Default: Failure to repay a loan according to the terms agreed to when your signed a promissory note. Students in default are not eligible for financial aid at any institution.
Direct Loan: Student Stafford Loan money borrowed directly from the Federal Government.
Financial Need: The difference between student’s cost of attendance and the expected family contribution and other resources available to students for attending school.
Financial Aid Package: The total amount of financial aid (federal and nonfederal) a student receives. The financial aid administrator at a postsecondary institution combines various forms of aid into a “package” to help meet a student’s need. Using available resources to give each student the best possible package of aid is one of the aid administrator’s major responsibilities. Because funds are often limited, a financial aid package might fall short of the amount a student is eligible for. Also, the amount of federal student aid in a financial aid package is affected by other sources of aid received (scholarships, state aid, etc.)
Full Time: At schools measuring progress in credit hours and semesters, “full time” is at least twelve (12) semester hours.
GPA: Grade point average.
Grant: Non-repayable financial aid award, gift aid.
Half time: At schools measuring progress in credit hours and semesters, “half time” is at least six semester hours.
Need Analysis: The process of analyzing the household and financial information on the student’s financial aid application and calculating the amount the family can be expected to contribute to educational costs. For the student financial aid program, the need analysis system is defined by law and results in a number known as the Expected Family Contribution (EFC).
Promissory Note: The binding legal document you sign when you get a student loan. It lists the conditions under which you’re borrowing and the terms under which you agree to pay back the loan. It will include information on how interest is calculated and what the deferment and cancellation provisions are. It’s very important to read and save this document because you’ll need to refer to it later when you begin repaying your loan.
Regular Student: One who is enrolled in an institution to obtain a degree or certificate. Generally, to receive aid from the programs listed on this website, you must be a regular student.

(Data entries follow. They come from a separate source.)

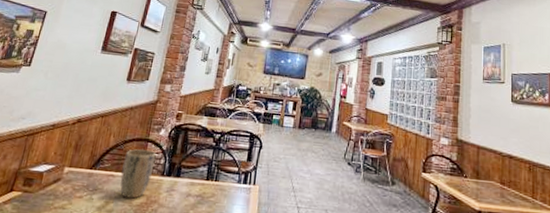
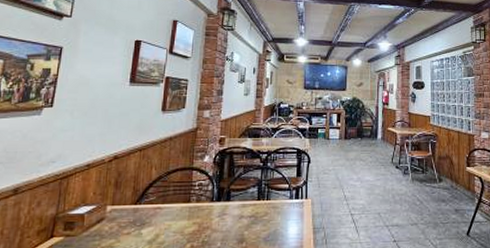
plant pot: present [120,149,156,199] -> none [168,178,203,228]

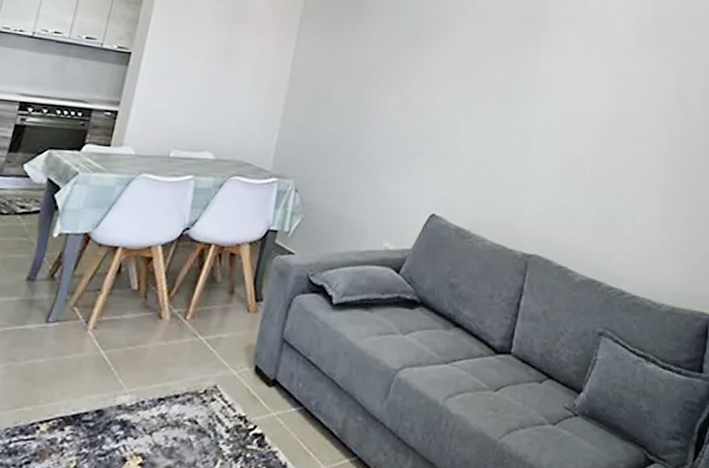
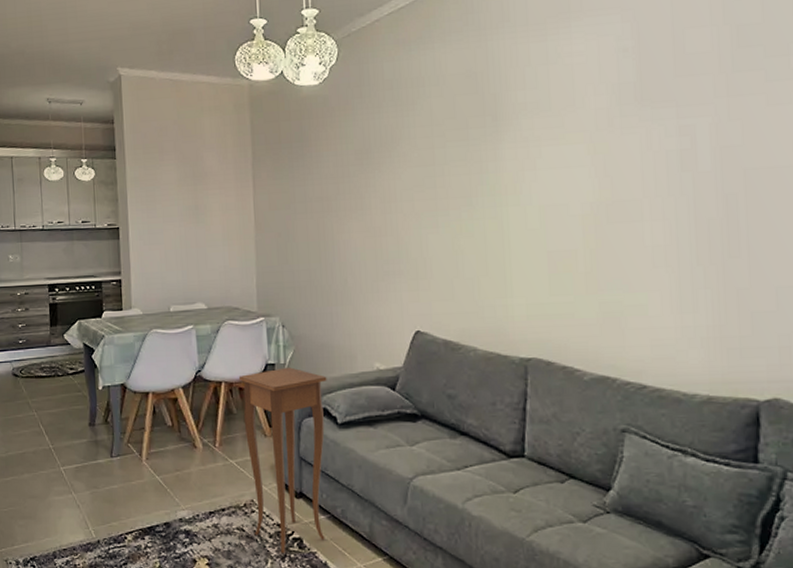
side table: none [209,236,331,452] -> present [238,367,327,553]

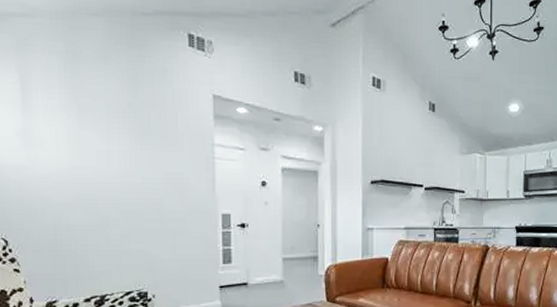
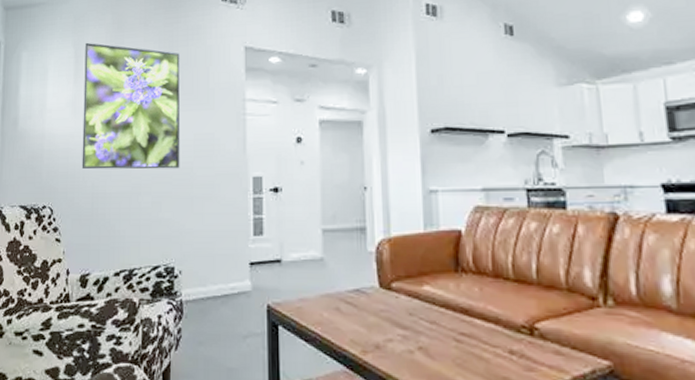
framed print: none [33,69,150,204] -> present [81,42,181,170]

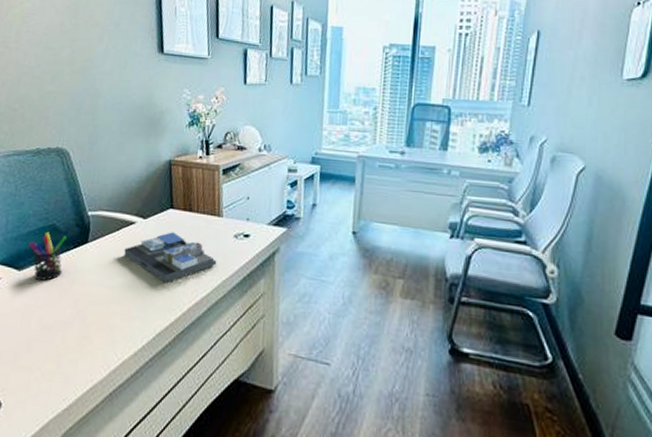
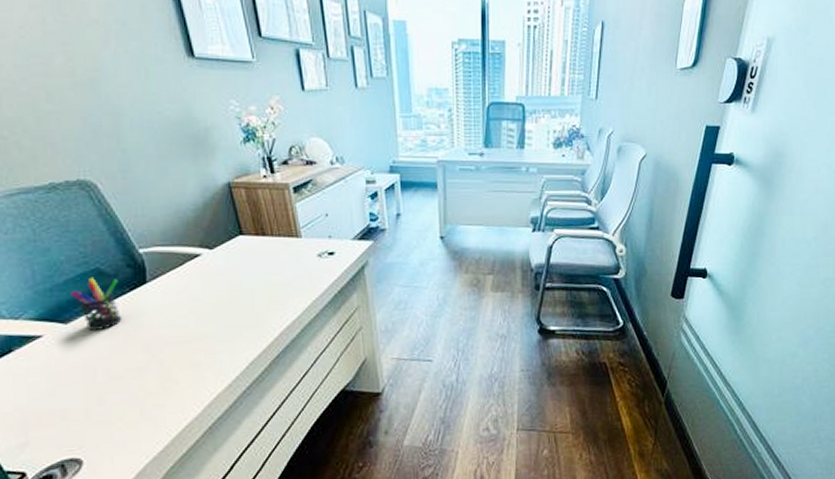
architectural model: present [124,232,217,284] -> none [194,259,303,313]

Resources: Other student aid that must be taken into account to prevent an over-award in the campus-based programs, as defined in the regulations for the campus-based program.
Satisfactory Academic Progress: To be eligible to receive federal student aid, you must maintain satisfactory academic progress toward a degree or certificate. You must meet your school’s written standard of satisfactory progress.
Selective Service Registration: If required by law, you must register, or arrange to register, with the Selective Service to receive federal student aid. The requirement to register applies to males who were born on or after January 1, 1960, are at least 18 years old, and are not currently on active duty in the U.S. Armed Forces. (Citizens of the Federated State of Micronesia, the Republic of the Marshall Islands, or the Republic of Palau are exempt from registering.)
Self-Help: Self-help awards consist of long-term student loans and part-time employment. All students are expected to make a commitment, from both current and future earnings, to the financing of their education.
Statement of Educational Purpose: A certification that Federal Title IV Higher Education Act Funds will be used solely for educational expenses. This statement is included in the FAFSA, as well as the CNCC Student Information Form.
Student Aid Report (SAR): The federal “out-put document” made available online by a FAFSA processor. The SAR contains the family’s financial and other information as reported by the student on the financial aid application. The student’s eligibility for aid is indicated by the EFC printed on the front of the SAR.